Tim Johnson’s paintings are fascinating cross-cultural documents that embody the inherent multiculturalism within contemporary society. Born and trained in Sydney, Johnson began as a conceptual and performance artist, establishing the Inhibodress art space in Sydney along with Mike Parr and Peter Kennedy. In 1975-76, Johnson travelled to North and South-East Asia, where Buddhist spirituality and culture left an indelible impression.

Johnson first travelled to Papunya, Northern Territory, in 1980, where he learned dot painting with Aboriginal artists including Clifford Possum Tjapaltjarri.
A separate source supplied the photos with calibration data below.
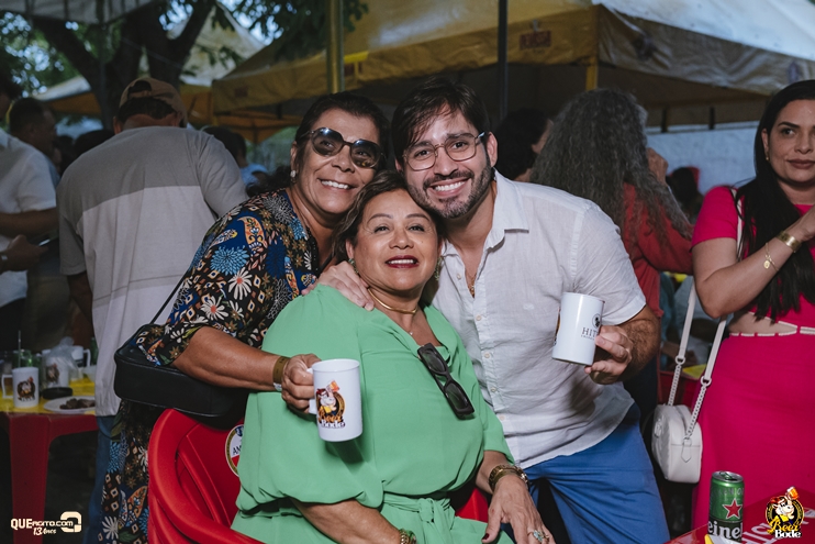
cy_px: 272
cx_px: 408
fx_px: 815
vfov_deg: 36.9
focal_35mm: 36
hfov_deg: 53.1
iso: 2500
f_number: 2.2
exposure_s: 1/500
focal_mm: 24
After seeking permission to continue incorporating indigenous techniques within his paintings, Johnson developed a visual vocabulary that placed the vibrancy of the dot alongside symbols and icons of Asian religion and folklore. The resultant paintings are spiritual landscapes, testaments to Johnson’s connections to different aesthetic traditions around the world. He and his then-wife, the writer and sociologist Vivien Johnson, were instrumental in introducing these Central Australian artists to the art market and increasing the Australian public's awareness and appreciation of First Nations art and culture.

More recently, his contemplation of mythology has led Johnson to popular culture, with symbols from science fiction, video games and Japanese anime being incorporated alongside traditional images of the Buddha or the lotus flower. The common feature of these disparate influences is the sense that there is a shared consciousness of images and symbols from all cultures that makes sense to audiences from all backgrounds.

Tim Johnson has worked and exhibited for almost five decades, both alone and collaboratively with the likes of Karma Phuntsok, My Le Thi and Clifford Possum Tjapaltjarri. In 2009-10, a major solo exhibition, Tim Johnson: Painting Ideas toured the Gallery of Modern Art, Brisbane, the Art Gallery of New South Wales, Sydney, and the Ian Potter Museum of Art, Melbourne. He showed in 2012 at The Unseen, the Fourth Guangzhou Triennial, China, and has been included in three Biennales of Sydney.